#### Data shown:
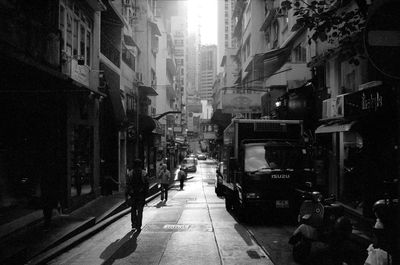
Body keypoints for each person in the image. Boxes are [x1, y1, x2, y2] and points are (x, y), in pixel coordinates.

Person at [125, 159, 149, 232]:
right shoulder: (144, 173)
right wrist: (145, 194)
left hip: (133, 195)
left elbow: (128, 184)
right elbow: (147, 184)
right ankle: (139, 226)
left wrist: (127, 195)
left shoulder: (130, 173)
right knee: (140, 211)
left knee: (133, 210)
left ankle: (133, 225)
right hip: (141, 195)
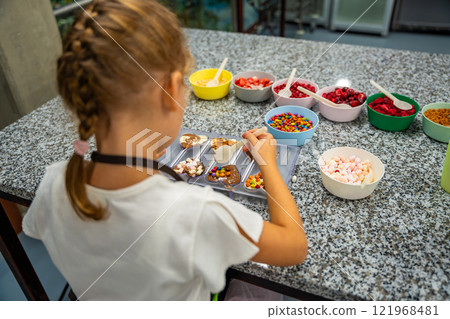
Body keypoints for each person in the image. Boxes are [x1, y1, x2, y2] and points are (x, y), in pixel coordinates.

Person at [22, 0, 307, 300]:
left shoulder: (54, 183)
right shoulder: (197, 213)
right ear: (172, 90)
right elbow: (295, 246)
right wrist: (269, 167)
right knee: (261, 285)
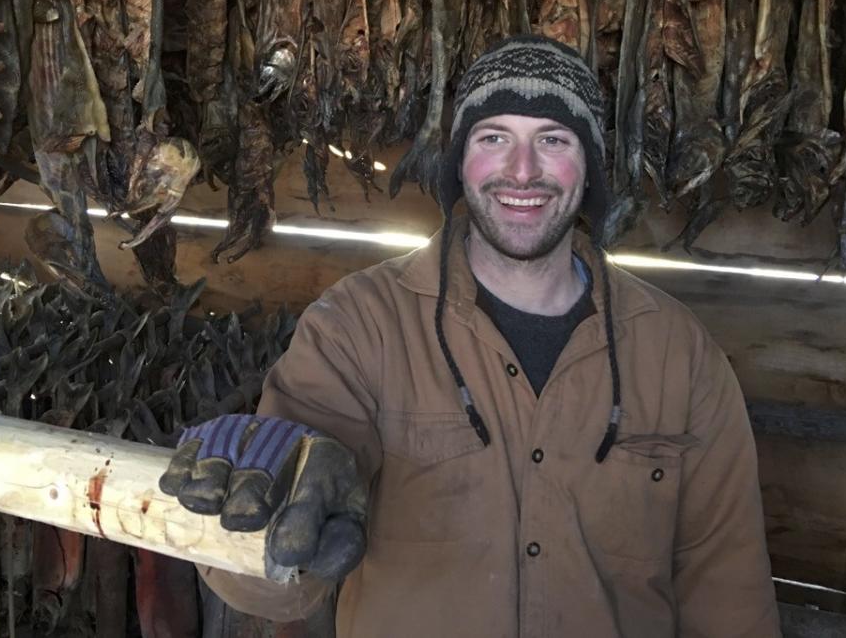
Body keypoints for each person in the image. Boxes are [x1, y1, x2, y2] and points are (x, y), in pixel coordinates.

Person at [159, 35, 781, 637]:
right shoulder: (358, 325)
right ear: (460, 161)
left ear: (589, 165)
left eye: (553, 140)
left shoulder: (678, 353)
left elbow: (728, 591)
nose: (522, 171)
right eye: (494, 138)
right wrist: (249, 513)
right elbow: (277, 581)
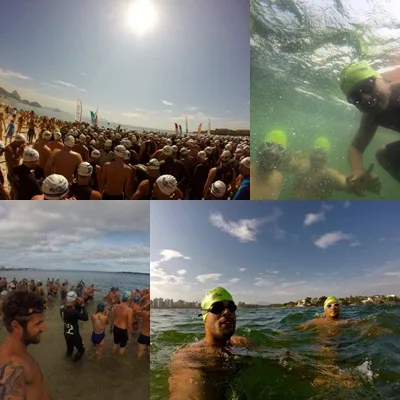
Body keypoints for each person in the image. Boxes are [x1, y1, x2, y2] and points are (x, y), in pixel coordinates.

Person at [169, 287, 251, 400]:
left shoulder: (241, 343)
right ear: (205, 318)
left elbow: (277, 357)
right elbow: (187, 392)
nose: (227, 312)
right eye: (217, 308)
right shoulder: (191, 357)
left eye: (231, 307)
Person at [339, 62, 393, 195]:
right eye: (355, 97)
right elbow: (355, 148)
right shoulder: (371, 116)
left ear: (379, 78)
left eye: (367, 86)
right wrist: (357, 171)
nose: (366, 98)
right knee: (384, 155)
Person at [0, 290, 51, 399]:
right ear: (16, 327)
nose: (44, 328)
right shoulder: (12, 367)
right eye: (38, 323)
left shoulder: (19, 354)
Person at [60, 291, 88, 362]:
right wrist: (83, 305)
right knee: (81, 350)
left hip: (66, 333)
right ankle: (74, 365)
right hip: (74, 334)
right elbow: (85, 318)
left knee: (70, 349)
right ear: (74, 299)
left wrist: (78, 304)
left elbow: (74, 312)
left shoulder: (62, 308)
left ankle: (66, 361)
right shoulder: (73, 312)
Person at [109, 290, 132, 355]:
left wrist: (111, 328)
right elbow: (129, 324)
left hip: (115, 328)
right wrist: (129, 335)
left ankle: (113, 355)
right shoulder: (129, 310)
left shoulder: (115, 307)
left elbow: (112, 319)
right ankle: (119, 362)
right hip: (123, 330)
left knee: (115, 344)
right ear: (128, 299)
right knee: (122, 346)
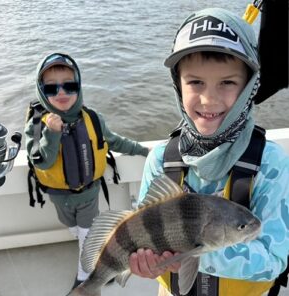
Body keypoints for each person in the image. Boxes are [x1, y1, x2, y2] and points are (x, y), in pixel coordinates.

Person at [129, 7, 289, 296]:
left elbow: (274, 260)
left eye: (227, 82)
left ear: (249, 87)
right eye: (195, 82)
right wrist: (144, 261)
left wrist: (192, 253)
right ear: (178, 85)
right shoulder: (161, 159)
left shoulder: (271, 163)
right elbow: (142, 232)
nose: (208, 98)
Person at [24, 52, 149, 292]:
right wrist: (51, 133)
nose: (61, 93)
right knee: (71, 226)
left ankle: (85, 279)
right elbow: (42, 161)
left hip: (89, 194)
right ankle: (98, 257)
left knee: (87, 237)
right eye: (51, 88)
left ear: (79, 86)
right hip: (59, 196)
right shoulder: (37, 125)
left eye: (69, 86)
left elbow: (115, 142)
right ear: (41, 91)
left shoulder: (92, 118)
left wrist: (145, 151)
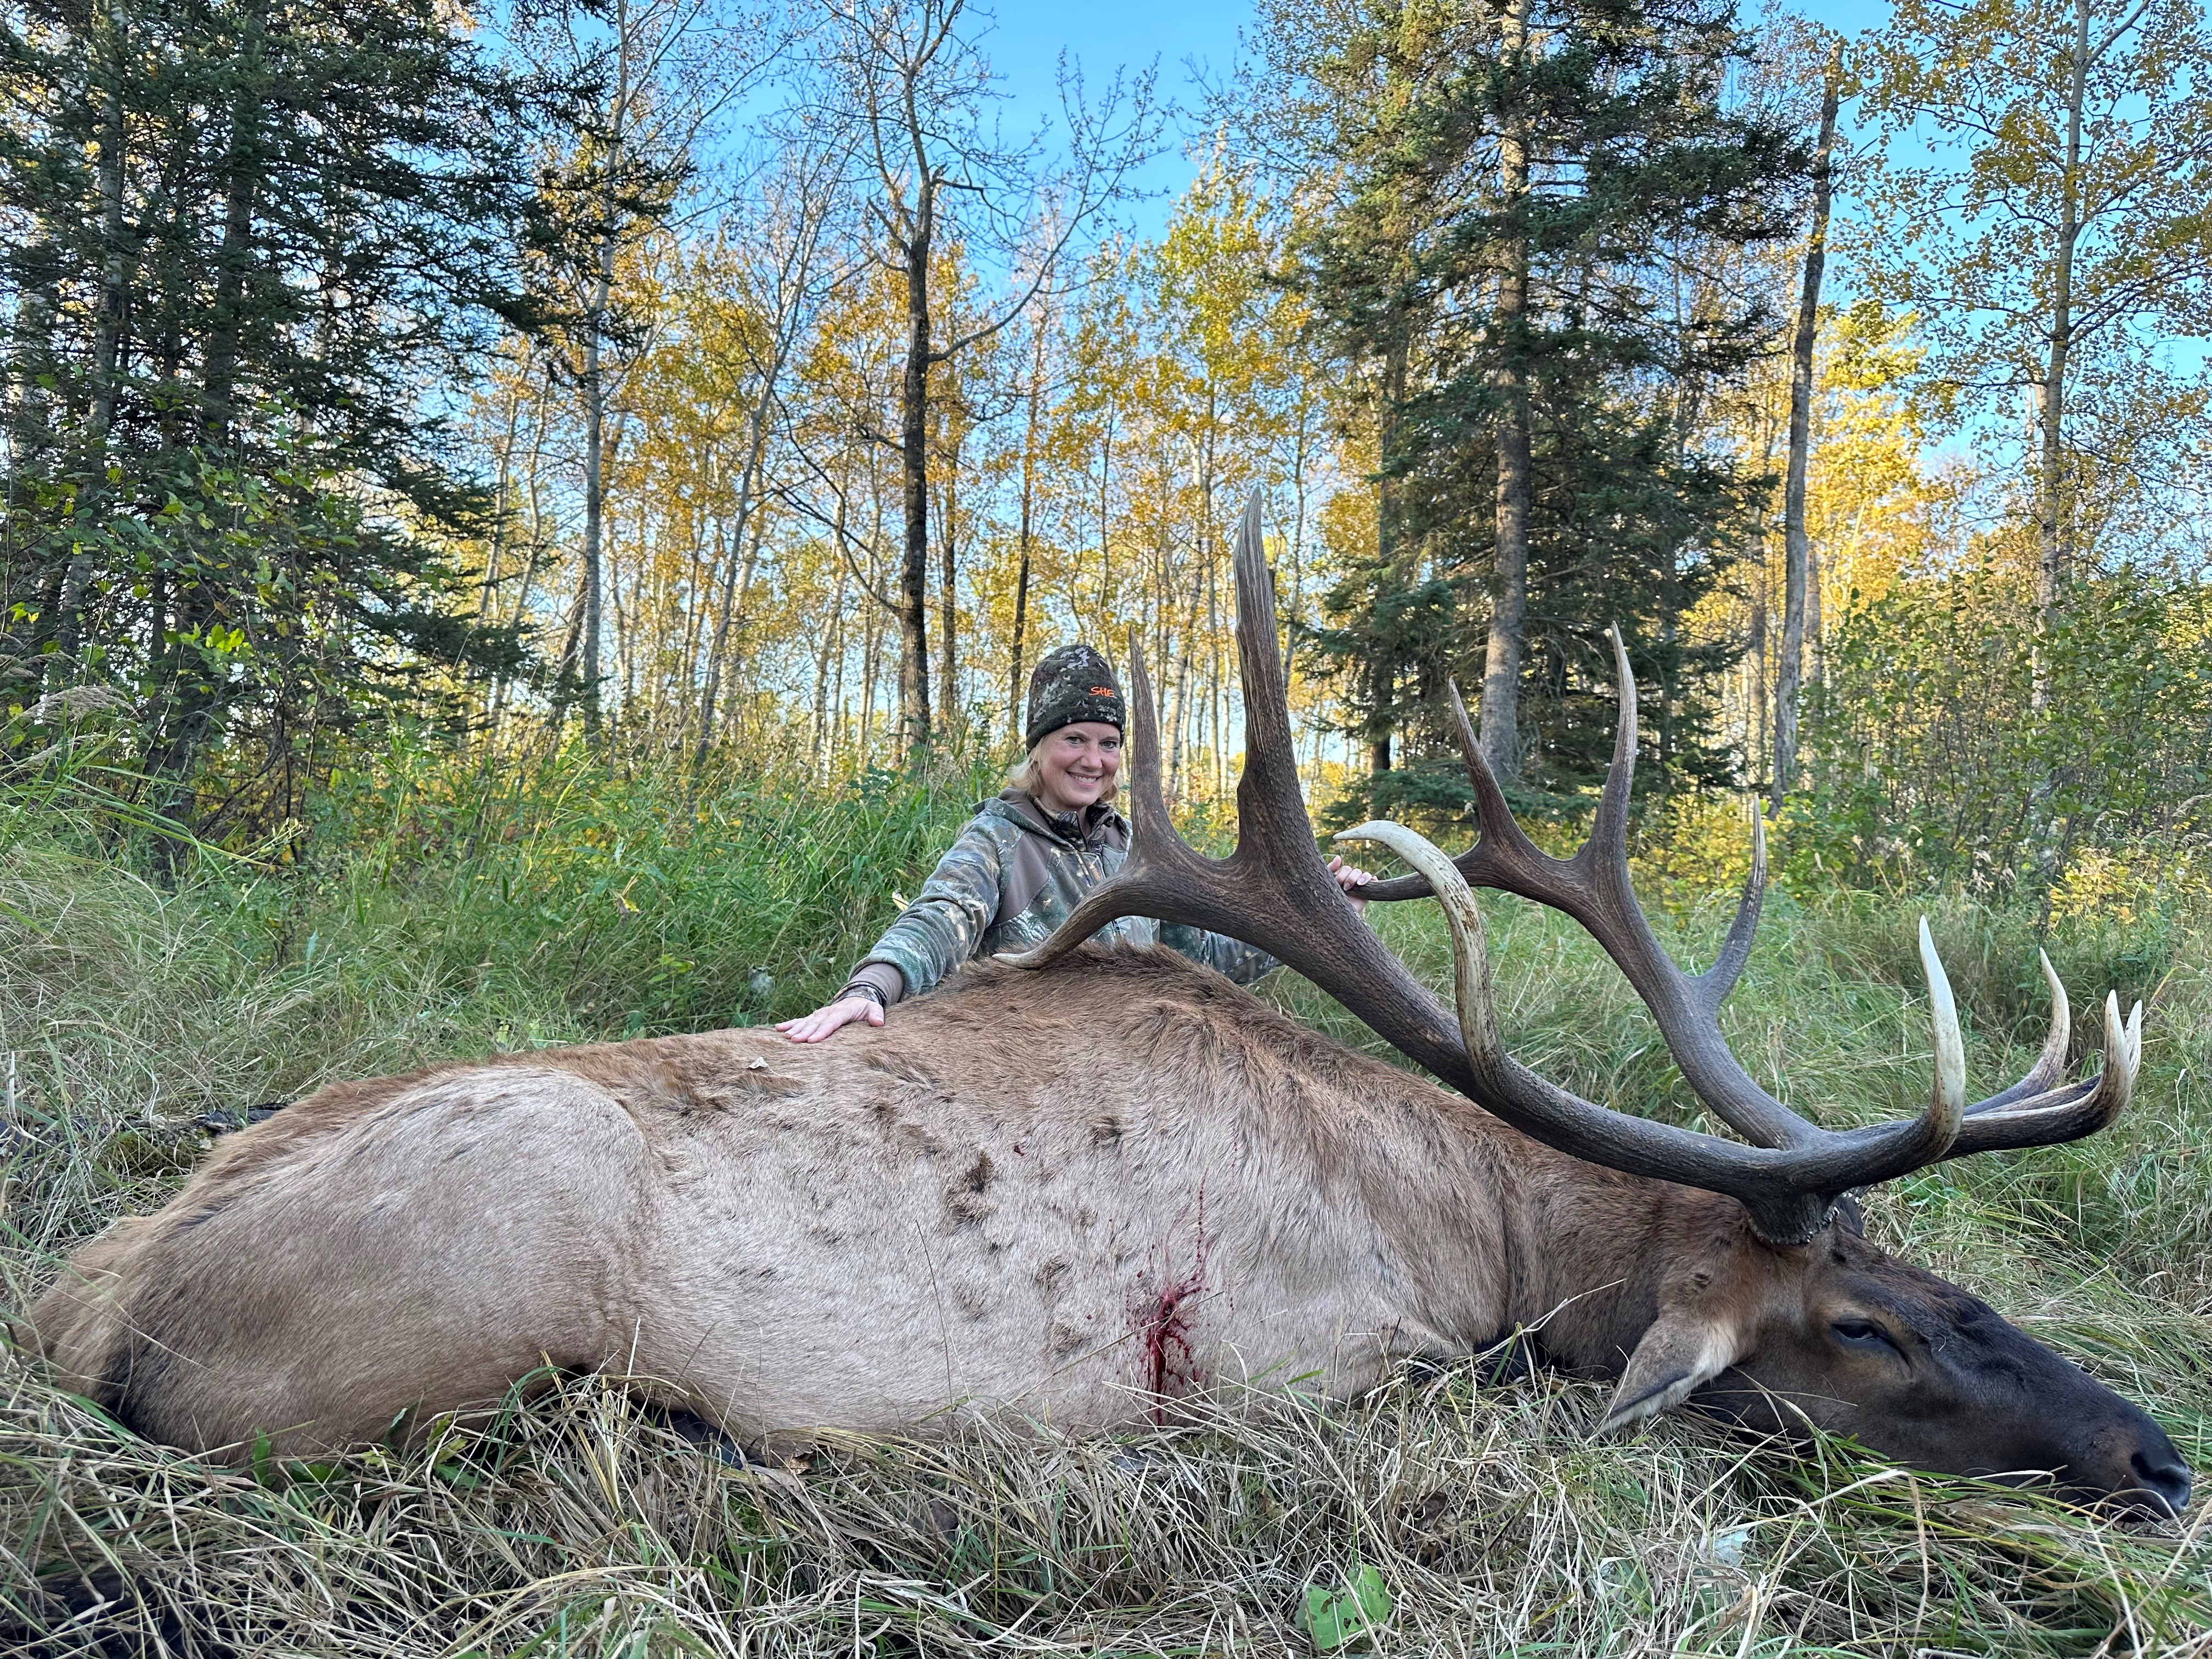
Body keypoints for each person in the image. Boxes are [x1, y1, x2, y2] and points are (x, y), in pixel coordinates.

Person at [778, 643, 1375, 1043]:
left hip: (1134, 1079)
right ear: (1038, 746)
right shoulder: (999, 839)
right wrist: (872, 987)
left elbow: (1207, 960)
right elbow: (941, 917)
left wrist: (1323, 916)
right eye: (1074, 739)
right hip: (1032, 1072)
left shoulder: (1136, 850)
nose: (1093, 761)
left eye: (1109, 743)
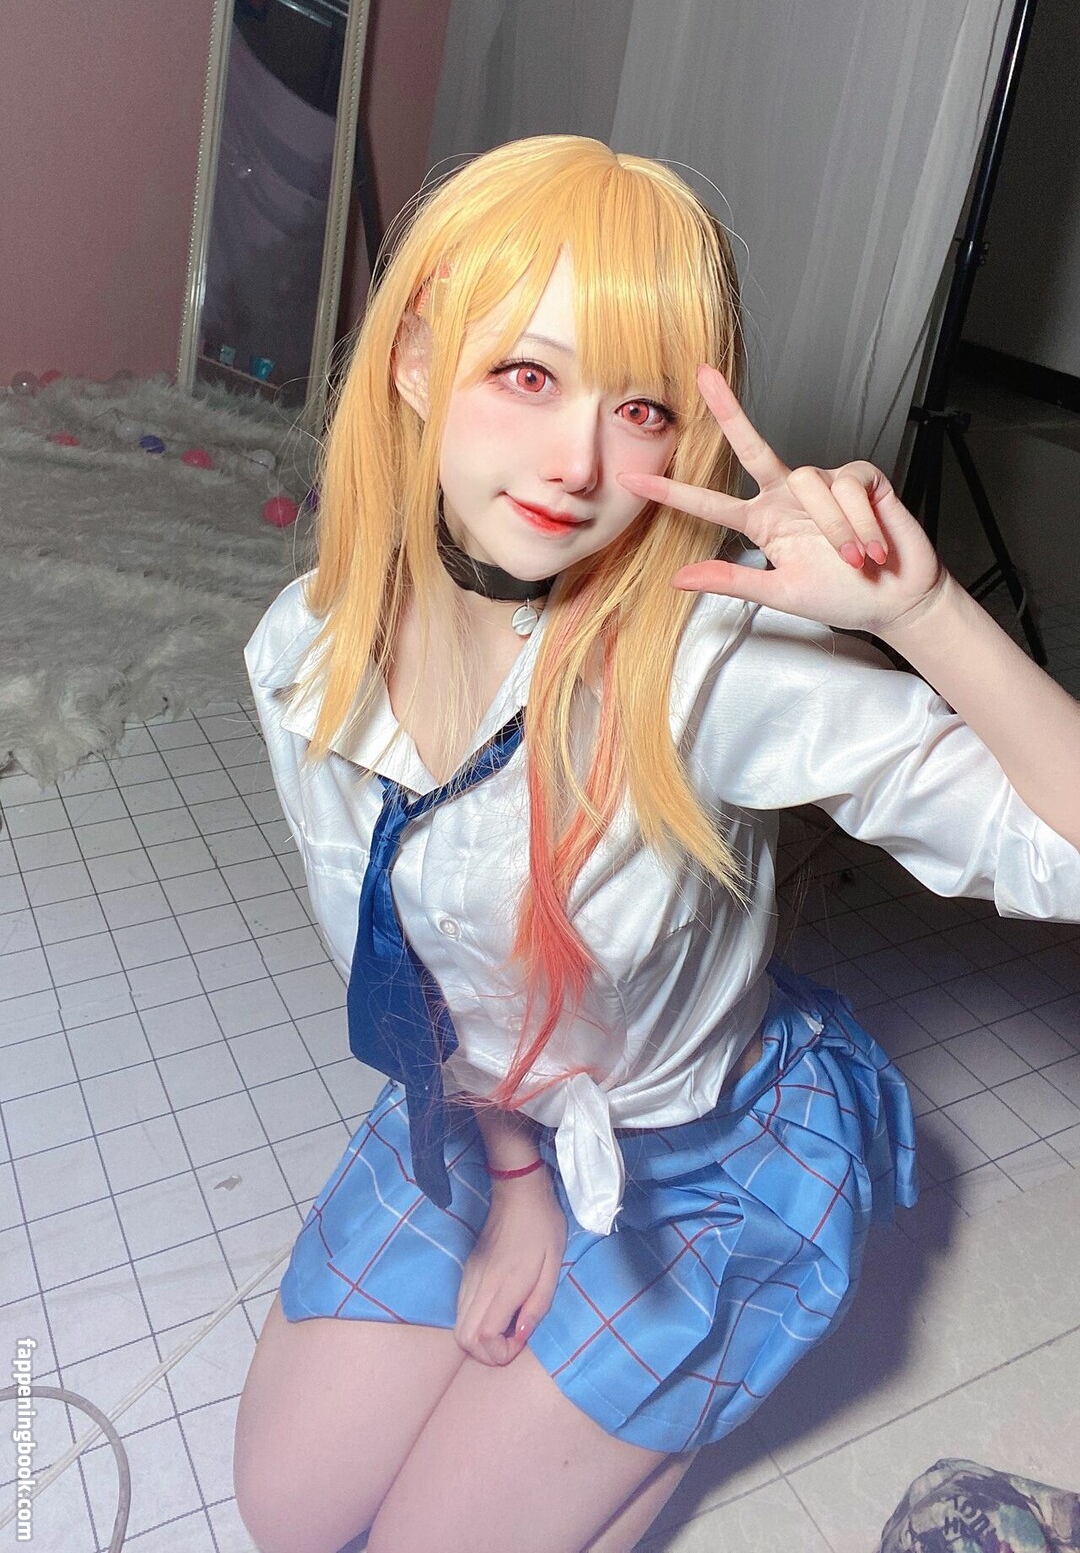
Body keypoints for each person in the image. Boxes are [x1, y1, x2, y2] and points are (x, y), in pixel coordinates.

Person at [233, 135, 1080, 1553]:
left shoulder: (706, 663)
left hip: (700, 1153)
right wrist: (516, 1189)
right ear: (417, 359)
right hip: (492, 1121)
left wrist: (923, 616)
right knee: (290, 1510)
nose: (577, 463)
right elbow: (427, 982)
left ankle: (652, 1429)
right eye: (527, 375)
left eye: (637, 408)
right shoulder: (304, 659)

#### Your assignment:
Set the records down again exactly as given, and leave the pictures out.

#### Output:
Body keypoints for each person in the image. Boxes are [x1, y1, x2, y2] and points are (x, y), in pixel coordinates.

Person at [125, 159, 149, 232]:
right shoulder: (144, 173)
right wrist: (145, 194)
left hip: (133, 195)
left elbow: (128, 184)
right elbow: (147, 184)
right ankle: (139, 226)
left wrist: (127, 195)
left shoulder: (130, 173)
right knee: (140, 211)
left knee: (133, 210)
left ankle: (133, 225)
right hip: (141, 195)
Body keypoints for each person in the image. Boxes are [x1, y1, x2, y2] and points are (x, y), in pixel coordinates.

Person at [22, 0, 307, 300]:
left shoulder: (54, 183)
right shoulder: (197, 213)
right ear: (172, 90)
right elbow: (295, 246)
right wrist: (269, 167)
right knee: (261, 285)
Body keypoints for each person in the image. Boxes are [x1, y1, x2, y2] and points are (x, y), in pixel coordinates.

Person at [159, 35, 781, 637]:
right shoulder: (358, 325)
right ear: (460, 161)
left ear: (589, 165)
left eye: (553, 140)
left shoulder: (678, 353)
left elbow: (728, 591)
nose: (522, 171)
right eye: (494, 138)
right wrist: (249, 513)
right elbow: (277, 581)
Body keypoints for each person in the image. Boxes are [x1, y1, x2, y2] and points are (x, y), in pixel coordinates.

Person at [169, 287, 251, 400]:
left shoulder: (241, 343)
right ear: (205, 318)
left elbow: (277, 357)
right elbow: (187, 392)
nose: (227, 312)
right eye: (217, 308)
right shoulder: (191, 357)
left eye: (231, 307)
Person at [339, 62, 393, 195]:
right eye: (355, 97)
right elbow: (355, 148)
right shoulder: (371, 116)
left ear: (379, 78)
left eye: (367, 86)
right wrist: (357, 171)
nose: (366, 98)
right knee: (384, 155)
Person at [0, 290, 51, 399]:
right ear: (16, 327)
nose: (44, 328)
right shoulder: (12, 367)
right eye: (38, 323)
left shoulder: (19, 354)
Person at [60, 291, 88, 362]:
right wrist: (83, 305)
right knee: (81, 350)
left hip: (66, 333)
right ankle: (74, 365)
right hip: (74, 334)
right elbow: (85, 318)
left knee: (70, 349)
right ear: (74, 299)
left wrist: (78, 304)
left elbow: (74, 312)
left shoulder: (62, 308)
left ankle: (66, 361)
right shoulder: (73, 312)
Person at [109, 290, 132, 355]:
left wrist: (111, 328)
right elbow: (129, 324)
left hip: (115, 328)
right wrist: (129, 335)
left ankle: (113, 355)
right shoulder: (129, 310)
left shoulder: (115, 307)
left elbow: (112, 319)
right ankle: (119, 362)
right hip: (123, 330)
left knee: (115, 344)
right ear: (128, 299)
right knee: (122, 346)
Body keypoints for each person in the image. Boxes are [x1, y1, x2, y2] and points are (x, y), in pixel coordinates.

Person at [129, 7, 289, 296]:
left elbow: (274, 260)
left eye: (227, 82)
left ear: (249, 87)
right eye: (195, 82)
right wrist: (144, 261)
left wrist: (192, 253)
right ear: (178, 85)
right shoulder: (161, 159)
left shoulder: (271, 163)
right elbow: (142, 232)
nose: (208, 98)
Person at [24, 52, 149, 292]:
right wrist: (51, 133)
nose: (61, 93)
right knee: (71, 226)
left ankle: (85, 279)
right elbow: (42, 161)
left hip: (89, 194)
right ankle: (98, 257)
left knee: (87, 237)
right eye: (51, 88)
left ear: (79, 86)
right hip: (59, 196)
right shoulder: (37, 125)
left eye: (69, 86)
left elbow: (115, 142)
right ear: (41, 91)
left shoulder: (92, 118)
left wrist: (145, 151)
Body keypoints for each person in the image. Boxes are [x1, y1, x2, y2] and points are (x, y), in pixel coordinates.

Person at [778, 643, 1375, 1043]:
left hip: (1134, 1079)
right ear: (1038, 746)
right shoulder: (999, 839)
right wrist: (872, 987)
left elbow: (1207, 960)
right elbow: (941, 917)
left wrist: (1323, 916)
right eye: (1074, 739)
right hip: (1032, 1072)
left shoulder: (1136, 850)
nose: (1093, 761)
left eye: (1109, 743)
Body keypoints for each person in the image. Boxes are [x1, y1, x2, y2] and points are (x, y), in pixel coordinates.

Person at [233, 135, 1080, 1553]:
left shoulder: (706, 663)
left hip: (700, 1153)
right wrist: (516, 1189)
right ear: (417, 359)
right hip: (492, 1121)
left wrist: (923, 616)
right knee: (290, 1510)
nose: (577, 463)
right elbow: (427, 982)
left ankle: (652, 1429)
right eye: (527, 375)
left eye: (637, 408)
right shoulder: (304, 659)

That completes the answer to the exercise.